- Opening Delimiter -

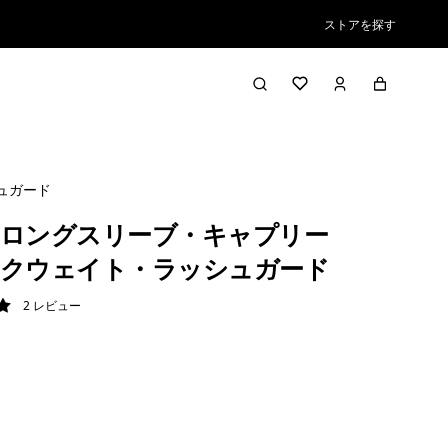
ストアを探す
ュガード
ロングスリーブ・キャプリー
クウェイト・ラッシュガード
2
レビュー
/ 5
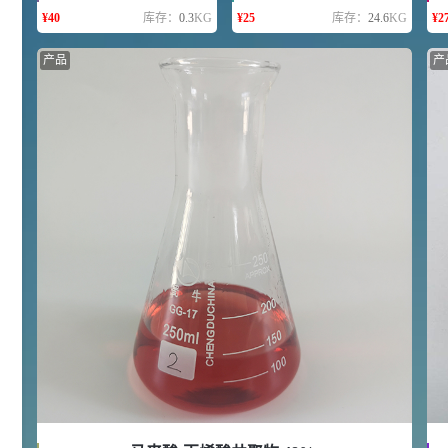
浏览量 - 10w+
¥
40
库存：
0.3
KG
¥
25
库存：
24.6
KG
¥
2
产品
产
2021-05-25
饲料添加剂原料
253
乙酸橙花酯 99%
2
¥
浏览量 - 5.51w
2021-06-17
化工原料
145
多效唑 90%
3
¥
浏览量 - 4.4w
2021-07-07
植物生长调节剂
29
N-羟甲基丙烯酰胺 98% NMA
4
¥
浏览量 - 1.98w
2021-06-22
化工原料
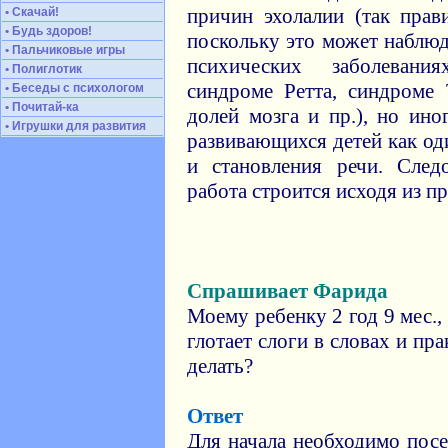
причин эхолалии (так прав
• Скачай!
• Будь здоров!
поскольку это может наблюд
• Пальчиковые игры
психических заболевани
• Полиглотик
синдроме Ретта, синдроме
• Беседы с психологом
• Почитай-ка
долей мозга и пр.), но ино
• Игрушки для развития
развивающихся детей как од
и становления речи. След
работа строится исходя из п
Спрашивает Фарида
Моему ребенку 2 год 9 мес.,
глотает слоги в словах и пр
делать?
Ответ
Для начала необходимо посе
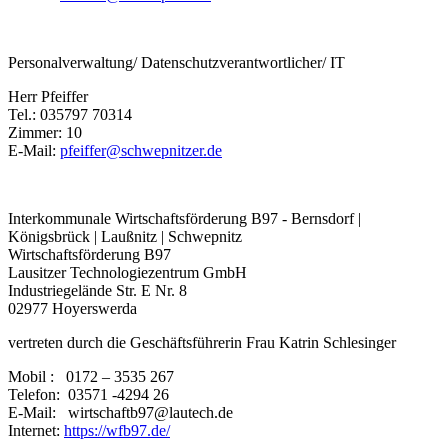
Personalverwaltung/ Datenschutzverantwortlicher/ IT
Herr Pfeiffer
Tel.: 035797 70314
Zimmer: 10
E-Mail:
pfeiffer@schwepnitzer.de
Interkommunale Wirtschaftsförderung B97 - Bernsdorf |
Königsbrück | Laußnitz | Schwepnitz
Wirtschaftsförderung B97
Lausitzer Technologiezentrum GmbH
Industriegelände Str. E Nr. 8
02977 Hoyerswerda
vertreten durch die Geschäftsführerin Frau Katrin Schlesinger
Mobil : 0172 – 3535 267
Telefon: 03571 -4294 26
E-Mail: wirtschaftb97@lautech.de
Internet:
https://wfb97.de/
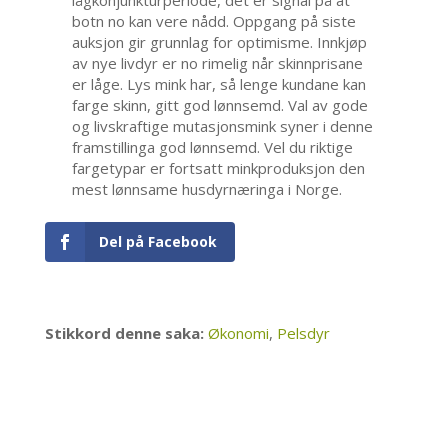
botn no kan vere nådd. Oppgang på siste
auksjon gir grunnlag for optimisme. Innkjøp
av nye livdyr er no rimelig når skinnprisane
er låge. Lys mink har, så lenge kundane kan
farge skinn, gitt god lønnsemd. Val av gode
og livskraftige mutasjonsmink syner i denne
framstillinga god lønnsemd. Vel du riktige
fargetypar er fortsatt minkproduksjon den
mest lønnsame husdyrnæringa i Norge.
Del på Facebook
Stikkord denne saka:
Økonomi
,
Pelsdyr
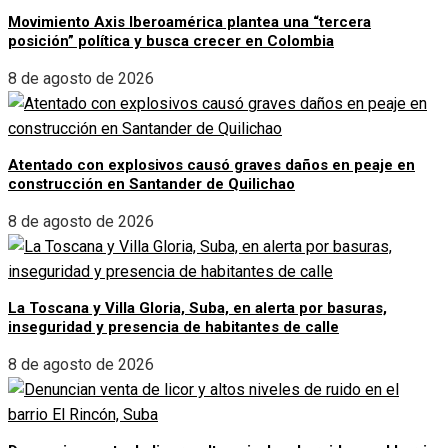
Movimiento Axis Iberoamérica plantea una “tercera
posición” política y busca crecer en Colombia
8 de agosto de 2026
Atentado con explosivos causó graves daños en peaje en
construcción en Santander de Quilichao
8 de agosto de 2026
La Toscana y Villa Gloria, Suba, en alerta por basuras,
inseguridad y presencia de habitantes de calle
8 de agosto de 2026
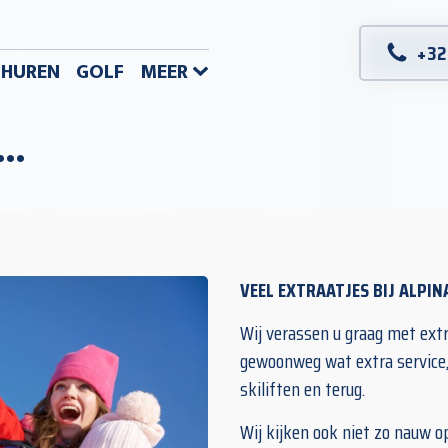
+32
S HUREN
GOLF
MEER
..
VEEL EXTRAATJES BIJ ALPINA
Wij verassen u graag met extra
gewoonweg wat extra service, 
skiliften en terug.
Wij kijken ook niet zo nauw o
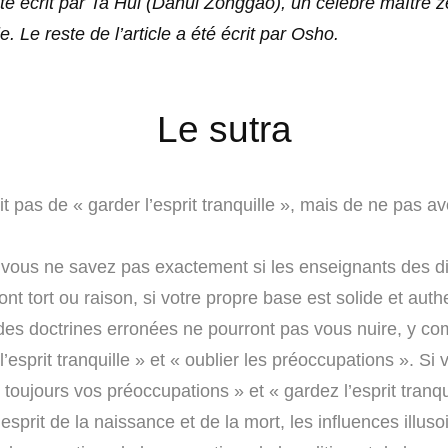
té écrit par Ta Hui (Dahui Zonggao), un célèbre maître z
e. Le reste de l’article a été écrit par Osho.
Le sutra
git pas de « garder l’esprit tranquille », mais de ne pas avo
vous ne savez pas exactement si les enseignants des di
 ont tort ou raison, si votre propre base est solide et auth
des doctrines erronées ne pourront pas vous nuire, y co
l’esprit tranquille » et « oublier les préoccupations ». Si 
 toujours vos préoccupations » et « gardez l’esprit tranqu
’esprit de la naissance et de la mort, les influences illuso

- Closing Delimiter -
- Opening Delimiter -

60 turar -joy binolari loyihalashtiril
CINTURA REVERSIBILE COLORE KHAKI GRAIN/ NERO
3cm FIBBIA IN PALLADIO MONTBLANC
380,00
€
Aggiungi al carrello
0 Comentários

- Closing Delimiter -

§ **Required work**
From the records above, copy exactly the lines starting at the one with "auksjon gir grunnlag for optimisme. Innkjøp" and ending at the one with "Atentado con explosivos", and no others. Pictures stay out.

§ **Exercise output**
auksjon gir grunnlag for optimisme. Innkjøp
av nye livdyr er no rimelig når skinnprisane
er låge. Lys mink har, så lenge kundane kan
farge skinn, gitt god lønnsemd. Val av gode
og livskraftige mutasjonsmink syner i denne
framstillinga god lønnsemd. Vel du riktige
fargetypar er fortsatt minkproduksjon den
mest lønnsame husdyrnæringa i Norge.
Del på Facebook
Stikkord denne saka:
Økonomi
,
Pelsdyr
Movimiento Axis Iberoamérica plantea una “tercera
posición” política y busca crecer en Colombia
8 de agosto de 2026
Atentado con explosivos causó graves daños en peaje en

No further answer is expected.